“If you don’t love me, I’ll make sure you burn forever.” So reads a skeptical meme lurking on social media. Depicting a man thus threatening a woman, the meme goes on to ask, “If it’s creepy when he says it, why is it beautiful when God says it?”
A sucker for these kinds of theological challenges, I waded into the atheistic fray, suggesting that a better analogy would be keeping your loved one from running headlong into traffic. Hell is not a threat meant to coerce behavior anymore than a father’s caution against playing in the street is. Hell is a consequence, not a punishment. Christians love God, not because he’ll punish us otherwise, but because he saved us from that consequence even as we lived in opposition to him. We would grab our children out of a busy street, even as they fought us, and would do so in love.
A thoughtful counter:
But, He created good, evil, the temptation not to do good, as well as the consequences. So, your metaphor is only accurate if your hypothetical father, who is stopping his child from running into traffic, did so only after first building the road, hiring a bunch of people to drive back and forth, and then placed a shiny new toy fire truck on the opposite side.

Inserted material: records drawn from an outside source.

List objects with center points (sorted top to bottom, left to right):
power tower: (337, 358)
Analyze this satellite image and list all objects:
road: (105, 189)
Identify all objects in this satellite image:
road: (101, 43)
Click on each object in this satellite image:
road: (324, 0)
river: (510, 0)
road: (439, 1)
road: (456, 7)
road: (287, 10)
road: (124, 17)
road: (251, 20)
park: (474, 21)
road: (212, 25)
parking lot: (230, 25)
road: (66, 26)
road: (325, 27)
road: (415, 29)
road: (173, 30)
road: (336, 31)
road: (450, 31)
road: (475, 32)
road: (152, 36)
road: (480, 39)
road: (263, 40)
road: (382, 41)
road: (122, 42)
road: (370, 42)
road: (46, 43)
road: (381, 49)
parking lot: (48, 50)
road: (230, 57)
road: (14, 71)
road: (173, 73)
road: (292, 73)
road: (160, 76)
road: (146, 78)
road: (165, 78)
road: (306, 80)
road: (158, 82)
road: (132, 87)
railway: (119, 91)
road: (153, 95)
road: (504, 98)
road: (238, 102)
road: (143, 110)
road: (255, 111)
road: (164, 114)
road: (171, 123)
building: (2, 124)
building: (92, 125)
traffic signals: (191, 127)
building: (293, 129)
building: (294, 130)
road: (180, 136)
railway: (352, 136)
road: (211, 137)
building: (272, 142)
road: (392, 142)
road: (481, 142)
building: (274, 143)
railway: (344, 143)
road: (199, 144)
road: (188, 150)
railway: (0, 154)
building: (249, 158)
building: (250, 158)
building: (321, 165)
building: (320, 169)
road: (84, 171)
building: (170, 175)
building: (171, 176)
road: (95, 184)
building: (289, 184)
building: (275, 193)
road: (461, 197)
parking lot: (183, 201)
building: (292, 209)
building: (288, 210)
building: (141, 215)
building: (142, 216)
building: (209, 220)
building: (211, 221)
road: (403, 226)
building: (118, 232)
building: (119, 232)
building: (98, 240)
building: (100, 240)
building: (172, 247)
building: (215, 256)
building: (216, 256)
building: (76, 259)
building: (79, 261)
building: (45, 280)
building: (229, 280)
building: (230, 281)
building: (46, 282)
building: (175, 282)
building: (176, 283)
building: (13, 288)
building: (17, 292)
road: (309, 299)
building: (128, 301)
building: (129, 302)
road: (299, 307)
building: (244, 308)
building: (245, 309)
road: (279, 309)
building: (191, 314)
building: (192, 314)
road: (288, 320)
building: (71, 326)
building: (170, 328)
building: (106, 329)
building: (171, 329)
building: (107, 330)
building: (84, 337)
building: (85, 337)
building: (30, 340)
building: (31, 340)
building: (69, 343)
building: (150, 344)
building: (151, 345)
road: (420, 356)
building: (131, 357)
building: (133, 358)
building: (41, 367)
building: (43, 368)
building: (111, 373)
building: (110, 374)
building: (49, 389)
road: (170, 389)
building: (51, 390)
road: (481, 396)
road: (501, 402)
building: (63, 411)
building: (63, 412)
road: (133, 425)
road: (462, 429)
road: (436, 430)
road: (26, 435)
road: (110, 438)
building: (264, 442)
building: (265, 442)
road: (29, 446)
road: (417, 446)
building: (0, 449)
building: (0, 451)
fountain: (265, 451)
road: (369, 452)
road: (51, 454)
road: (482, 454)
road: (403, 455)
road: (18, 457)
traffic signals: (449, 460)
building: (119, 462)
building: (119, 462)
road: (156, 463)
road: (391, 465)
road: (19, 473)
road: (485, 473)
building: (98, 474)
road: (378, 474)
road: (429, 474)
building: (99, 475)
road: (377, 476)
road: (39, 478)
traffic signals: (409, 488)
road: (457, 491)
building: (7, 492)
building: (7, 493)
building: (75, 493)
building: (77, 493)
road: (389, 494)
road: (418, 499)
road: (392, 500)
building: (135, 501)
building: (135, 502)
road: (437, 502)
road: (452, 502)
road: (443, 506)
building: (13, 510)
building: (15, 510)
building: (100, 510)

Recognizing that analogies prove inherently imperfect, let’s drop them. After all, there is no analog for God aside from God.
The unspoken premise presented by the skeptic is that God could have done things differently. He could have created good without the potential for evil. Or he could simply forgive evil without the consequence of Hell.
Such notions miss God’s essential nature. Omnipotence includes all actual power, not the power to do wholly arbitrary things. Even God has boundaries. He remains constrained by his holy nature. That nature cannot abide sin. Hell exists because it must.
Regarding God as a cosmic tyrant overreacting to petty slights also misses the value of redemption. The Bible teaches that mankind has unique access among creation to the benefits of grace. “Even angels long to look into these things,” the apostle Peter tells us, because they will never experience redemption. There’s something uniquely valuable about the prodigal child, one who falls away and returns in a show of mercy. It’s a dynamic which fully displays God’s glory, his infinite value, and his ultimate worth.
Put another way, we should be grateful for Hell. We should thank God for its existence, both as an affirmation of his holiness and a context for his grace.